- **REQUIREMENT**:
For the data that follows, report how many lines include the string "elbow", and write the number alone.
───
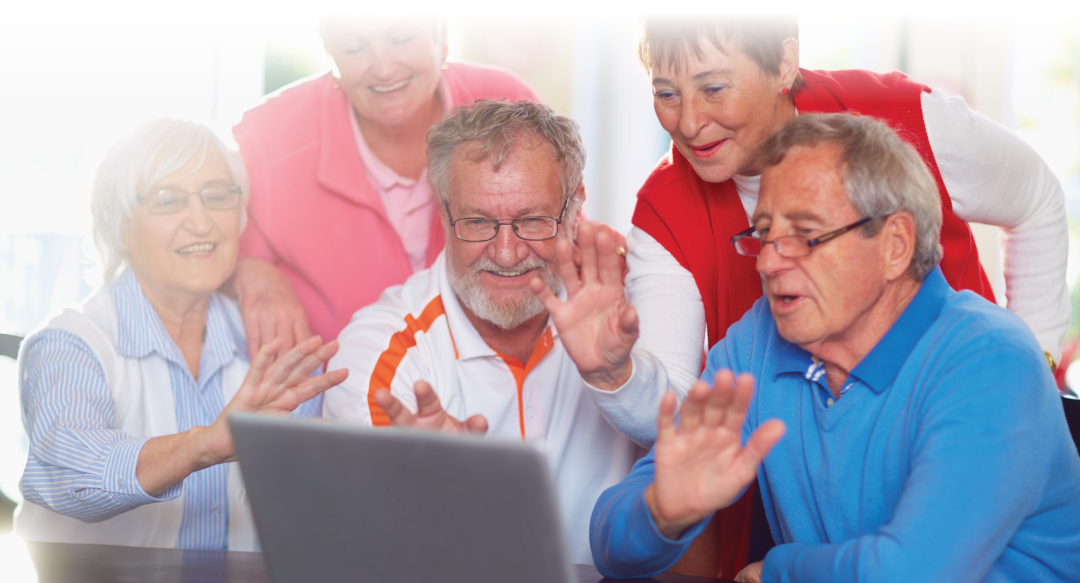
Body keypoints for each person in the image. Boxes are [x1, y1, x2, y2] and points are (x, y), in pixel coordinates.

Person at [621, 14, 1069, 576]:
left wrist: (1037, 364)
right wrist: (615, 378)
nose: (687, 122)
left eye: (713, 86)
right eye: (665, 92)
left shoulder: (907, 120)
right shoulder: (751, 344)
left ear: (783, 66)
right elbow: (675, 417)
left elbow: (1036, 199)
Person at [322, 100, 650, 565]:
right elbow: (375, 549)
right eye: (477, 222)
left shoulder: (631, 306)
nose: (507, 252)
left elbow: (687, 473)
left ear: (576, 207)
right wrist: (444, 490)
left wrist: (618, 376)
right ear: (443, 214)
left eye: (532, 220)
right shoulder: (378, 355)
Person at [15, 119, 347, 550]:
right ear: (119, 224)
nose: (201, 222)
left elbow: (312, 512)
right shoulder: (70, 343)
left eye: (216, 196)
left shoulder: (273, 338)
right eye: (167, 200)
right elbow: (70, 473)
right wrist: (203, 444)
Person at [228, 13, 538, 358]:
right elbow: (207, 247)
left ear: (443, 36)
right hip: (339, 395)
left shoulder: (509, 105)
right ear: (331, 54)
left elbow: (563, 234)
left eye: (401, 39)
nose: (384, 68)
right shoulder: (267, 137)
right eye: (355, 48)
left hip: (503, 382)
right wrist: (247, 269)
───
- **SOLUTION TO THIS EXERCISE**:
8